Read the criticism again, Art (the corrected version). The criticism stands.
Regardless the main thrust of the article is to highlight the growing disparity in wages between the highest and lowest earners and how this has become an issue for politicians from all parties.
That's not what you said in your post and it isn't the claim made in the title of the article. You said:
From the data in the rest of the article it would appear that since 2000 the poor have indeed being getting poorer both in relative and in absolute terms.
And that's the part I took issue with (though they didn't say poor, they said middle-wage earners) - the part that is flat wrong. The thesis of the article comes through in the first three paragraphs.
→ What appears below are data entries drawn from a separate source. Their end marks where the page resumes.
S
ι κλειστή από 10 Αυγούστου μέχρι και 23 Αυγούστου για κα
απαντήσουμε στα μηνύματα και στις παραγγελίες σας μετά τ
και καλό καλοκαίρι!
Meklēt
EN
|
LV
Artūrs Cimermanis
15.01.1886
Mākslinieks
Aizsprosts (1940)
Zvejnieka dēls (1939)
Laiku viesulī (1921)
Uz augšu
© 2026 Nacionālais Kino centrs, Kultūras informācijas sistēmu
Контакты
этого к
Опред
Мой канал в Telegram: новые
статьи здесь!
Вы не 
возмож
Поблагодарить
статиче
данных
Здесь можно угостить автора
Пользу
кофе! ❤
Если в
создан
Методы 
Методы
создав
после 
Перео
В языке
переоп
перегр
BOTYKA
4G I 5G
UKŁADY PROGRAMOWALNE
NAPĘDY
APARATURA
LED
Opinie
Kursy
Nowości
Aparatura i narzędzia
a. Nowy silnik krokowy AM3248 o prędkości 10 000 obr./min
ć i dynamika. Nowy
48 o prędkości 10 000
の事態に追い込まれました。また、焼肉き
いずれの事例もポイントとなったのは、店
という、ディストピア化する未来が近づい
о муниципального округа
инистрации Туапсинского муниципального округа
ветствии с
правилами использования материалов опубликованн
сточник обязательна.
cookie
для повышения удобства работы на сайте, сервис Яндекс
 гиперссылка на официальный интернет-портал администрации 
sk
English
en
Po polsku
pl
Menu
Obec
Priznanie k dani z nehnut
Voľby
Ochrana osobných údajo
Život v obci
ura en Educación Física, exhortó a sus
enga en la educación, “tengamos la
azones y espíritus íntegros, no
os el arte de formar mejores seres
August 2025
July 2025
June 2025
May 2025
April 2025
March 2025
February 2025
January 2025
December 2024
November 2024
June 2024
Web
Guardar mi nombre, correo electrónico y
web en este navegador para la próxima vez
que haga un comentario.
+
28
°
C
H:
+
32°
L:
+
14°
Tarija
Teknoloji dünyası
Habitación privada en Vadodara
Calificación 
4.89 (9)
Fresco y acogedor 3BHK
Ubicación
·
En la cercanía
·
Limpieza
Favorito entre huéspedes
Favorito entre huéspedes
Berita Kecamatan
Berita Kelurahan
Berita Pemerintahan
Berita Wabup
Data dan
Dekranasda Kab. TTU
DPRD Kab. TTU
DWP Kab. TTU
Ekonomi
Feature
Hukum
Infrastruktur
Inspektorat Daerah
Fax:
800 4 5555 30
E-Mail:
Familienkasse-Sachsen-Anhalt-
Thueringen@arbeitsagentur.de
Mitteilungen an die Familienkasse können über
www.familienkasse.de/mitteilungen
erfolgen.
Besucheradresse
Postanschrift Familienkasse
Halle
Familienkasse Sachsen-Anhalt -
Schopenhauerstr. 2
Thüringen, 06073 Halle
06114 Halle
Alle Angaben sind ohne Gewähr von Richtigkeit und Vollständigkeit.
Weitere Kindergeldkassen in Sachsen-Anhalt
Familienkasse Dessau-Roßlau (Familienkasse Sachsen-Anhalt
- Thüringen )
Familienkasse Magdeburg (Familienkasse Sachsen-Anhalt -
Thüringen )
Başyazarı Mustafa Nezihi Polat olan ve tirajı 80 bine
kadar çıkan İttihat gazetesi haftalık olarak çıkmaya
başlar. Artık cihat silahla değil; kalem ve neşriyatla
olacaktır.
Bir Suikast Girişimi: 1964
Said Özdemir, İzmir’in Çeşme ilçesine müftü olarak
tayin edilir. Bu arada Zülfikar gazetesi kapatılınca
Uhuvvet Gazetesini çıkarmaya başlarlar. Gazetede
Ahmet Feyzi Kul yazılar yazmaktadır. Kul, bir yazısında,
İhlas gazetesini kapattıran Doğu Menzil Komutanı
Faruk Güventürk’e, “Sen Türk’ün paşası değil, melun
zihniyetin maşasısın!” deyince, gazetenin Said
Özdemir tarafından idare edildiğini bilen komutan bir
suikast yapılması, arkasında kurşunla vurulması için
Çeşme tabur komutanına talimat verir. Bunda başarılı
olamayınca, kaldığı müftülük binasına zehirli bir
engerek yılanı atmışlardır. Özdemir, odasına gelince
It was wrong when they wrote it a year and a half ago and is even more wrong now.
Top income earners saw their wages continue to grow uninterrupted throughout the recession whilst the lower earners saw a fall in real incomes. This directly contradicts your oft stated opinion that in absolute terms the poor also always get richer. Evidently in recent years they have not.
What recession? There has never been a recession that I know of where incomes didn't fall across the board. That includes the 2001 recession and it includes the incomes of the rich, but I didn't expect you to look at the data I linked anyway. :wink:

So to save you one mouse click, here is the average income for the top 5% of wage earners for the past few years:

2006--$297,405
2005--$290,373
2004--$281,686
2003--$277,616
2002--$281,317
2001--$296,628
2000--$295,515
http://www.census.gov/hhes/www/income/histinc/h03ar.html

To put that into words, the incomes of the rich dropped from 2001 to 2003 and didn't surpass their 2001 high until 2006. Had the BBC article chosen to cite this data in the same way they cited the data for the middle income, it would have looked like this:
[what they said]For real household incomes, the median point - the level at which half of households earn more and half less - has actually fallen over the past five years.
Cumbersome, but here's what the next sentence could have read if they had chosen to be consistent in their reporting:
Hypothetical Unbiased Reporting said:
The incomes of the top 5% have also fallen over the past five years.

By the way, you either misread or deliberately misstated my assertion about what happens to the incomes of the middle income bracket over time. You can try again if you wish. I'll give you a hint, though: I posted a graph.